Sie sind die „Türsteher“ Europas: Seit 2004 koordiniert Frontex den Schutz und die Überwachung der europäischen Außengrenzen. Im Zuge der Flüchtlingskrise soll die EU-Einrichtung mehr Befugnisse erhalten und zu einer Art Grenztruppe ausgebaut werden. Welche Aufgaben hat Frontex und warum steht die Grenzschutzagentur bei Menschenrechtlern unter Beschuss?

Frontex drängt Flüchtlingsboote ab und greift bei Seenot nicht schnell genug ein, lautet die Kritik an Frontex © iStock.com / Joel Carillet
Frontex steht für „frontières extérieures“, das französische Wort für Außengrenzen. Die deutsche Bezeichnung lautet Europäische Agentur für die operative Zusammenarbeit an den Außengrenzen der Mitgliedstaaten der Europäischen Union. Sitz der EU-Einrichtung ist die polnische Hauptstadt Warschau. Anfang 2015 folgte Fabrice Leggeri als Direktor auf Ikka Laitinen.
Frontex: Europas Wachhund oder Garant für sichere Grenzen?
14.000 Kilometer Außengrenze, 300 Mitarbeiter und rund 100 Millionen Euro Jahresbudget: Bisher ist Frontex eher ein europaweiter Koordinator als eine eigenständige Grenzpolizei. Dafür fehlen der aus Warschau befehligten Truppe auch wesentliche Befugnisse. So dürfen Frontex-Mitarbeiter gegenüber EU-Bürgern keinen Zwang anwenden – sie beispielsweise nicht verhaften oder innerhalb des Raums, in dem das Schengener Abkommen gilt, systematisch überprüfen. Vielmehr laufen bei Frontex die Fäden der Grenzschutz-Einrichtungen aller 28 EU-Mitgliedsstaaten zusammen. Ihre Hauptaufgaben sind:
- Einschätzung der Risiko- und Gefährdungslage an der EU-Außengrenze
- Koordinierung bei gemeinsamen Einsätzen der Grenzpolizeien einzelner europäischer Länder
- Unterstützung und Beratung bei der Ausbildung von Grenzbeamten oder bei der Sicherung von Grenzanlagen
- Koordination mit Sicherheitsbehörden in und außerhalb Europas
- Unterstützung einzelner EU-Staaten bei der Abschiebung von Menschen aus Drittstaaten
- Mitwirkung beim Aufbau von Hotspot, also Aufnahme- und Registrierungszentren für Flüchtlinge
Was Menschenrechtler an Frontex kritisieren
Mehrere Tausend Flüchtlinge sind 2015 bei der Flucht über das Mittelmeer ertrunken. Menschenrechtler geben der Grenzschutzagentur Frontex zumindest eine Mitschuld an der Tragödie. So verurteilte der Europäische Gerichtshof 2012 sogenannte „Push-Back“-Aktionen: Mehrfach hatten die Grenzschützer Flüchtlingsboote gewaltsam an der Fahrt in EU-Gewässer gehindert und ins offene Meer zurückgedrängt. Zudem wird kritisiert, dass Rettungsmaßnahmen oft zu spät oder überhaupt nicht bei in Seenot geratenen Flüchtlingsbooten ankommen.
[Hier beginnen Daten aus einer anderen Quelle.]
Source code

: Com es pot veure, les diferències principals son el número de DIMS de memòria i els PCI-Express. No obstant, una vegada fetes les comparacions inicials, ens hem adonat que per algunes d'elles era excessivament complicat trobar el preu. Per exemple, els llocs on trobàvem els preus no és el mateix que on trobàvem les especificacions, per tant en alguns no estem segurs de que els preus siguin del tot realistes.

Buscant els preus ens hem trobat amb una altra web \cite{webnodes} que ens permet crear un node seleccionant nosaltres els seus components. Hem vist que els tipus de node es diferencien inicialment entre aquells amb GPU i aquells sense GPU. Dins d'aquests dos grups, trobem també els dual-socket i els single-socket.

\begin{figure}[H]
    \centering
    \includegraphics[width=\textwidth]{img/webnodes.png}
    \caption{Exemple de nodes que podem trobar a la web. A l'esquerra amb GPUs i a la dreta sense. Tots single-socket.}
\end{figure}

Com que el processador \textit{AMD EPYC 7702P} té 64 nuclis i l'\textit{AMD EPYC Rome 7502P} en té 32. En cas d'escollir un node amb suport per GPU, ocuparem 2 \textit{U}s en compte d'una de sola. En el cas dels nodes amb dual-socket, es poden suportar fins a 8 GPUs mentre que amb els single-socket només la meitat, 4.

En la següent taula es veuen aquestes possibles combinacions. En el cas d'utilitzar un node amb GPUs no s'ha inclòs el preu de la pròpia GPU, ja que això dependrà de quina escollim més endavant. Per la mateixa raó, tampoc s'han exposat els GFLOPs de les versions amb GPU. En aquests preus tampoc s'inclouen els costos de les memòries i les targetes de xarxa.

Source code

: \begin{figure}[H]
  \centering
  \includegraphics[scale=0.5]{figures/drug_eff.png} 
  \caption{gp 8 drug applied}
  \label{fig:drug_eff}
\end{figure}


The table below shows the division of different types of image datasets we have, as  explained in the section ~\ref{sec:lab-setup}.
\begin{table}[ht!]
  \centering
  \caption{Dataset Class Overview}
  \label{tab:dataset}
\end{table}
Frontex soll zu einer Einsatzgruppe an der EU-Außengrenze werden

Frontex soll mehr Macht erhalten, um die EU-Außengrenzen stärker zu schützen © iStock.com / Charles Schug
Um den grenzfreien Schengen-Raum nicht weiter aufzuweichen, hat die EU-Kommission im Dezember 2015 beschlossen, die EU-Außengrenzen stärker zu schützen. Dazu soll Frontex mehr Macht erhalten. Vorgesehen ist unter anderem, dass die Agentur
- künftig als ständig einsatzbereite Grenzschutztruppe beziehungsweise Küstenwache agiert
- die Kontrolle eines nationalen Grenzabschnitts übernimmt, wenn der betroffene EU-Staat selbst nicht dazu in der Lage ist oder sich dagegen weigert
- die massenhafte Abschiebung abgelehnter Asylbewerber koordiniert
- auch EU-Bürger an den Außengrenzen systematisch kontrolliert
Um dies alles leisten zu können, sollen die Ressourcen von Frontex aufgestockt werden. So wird sich das Budget 2016 im Vergleich zum Vorjahr verdoppelt und soll bis 2020 auf 322 Millionen Euro steigen. Personell will die EU-Kommission die Grenzschutzagentur von derzeit etwas mehr als 300 auf etwa 1.000 Mitarbeiter erhöhen. Zudem sollen im Notfall weitere 1.500 Grenzbeamte aus den Mitgliedsländern der Frontex-Einsatzgruppe auf Anforderung zur Verfügung stehen.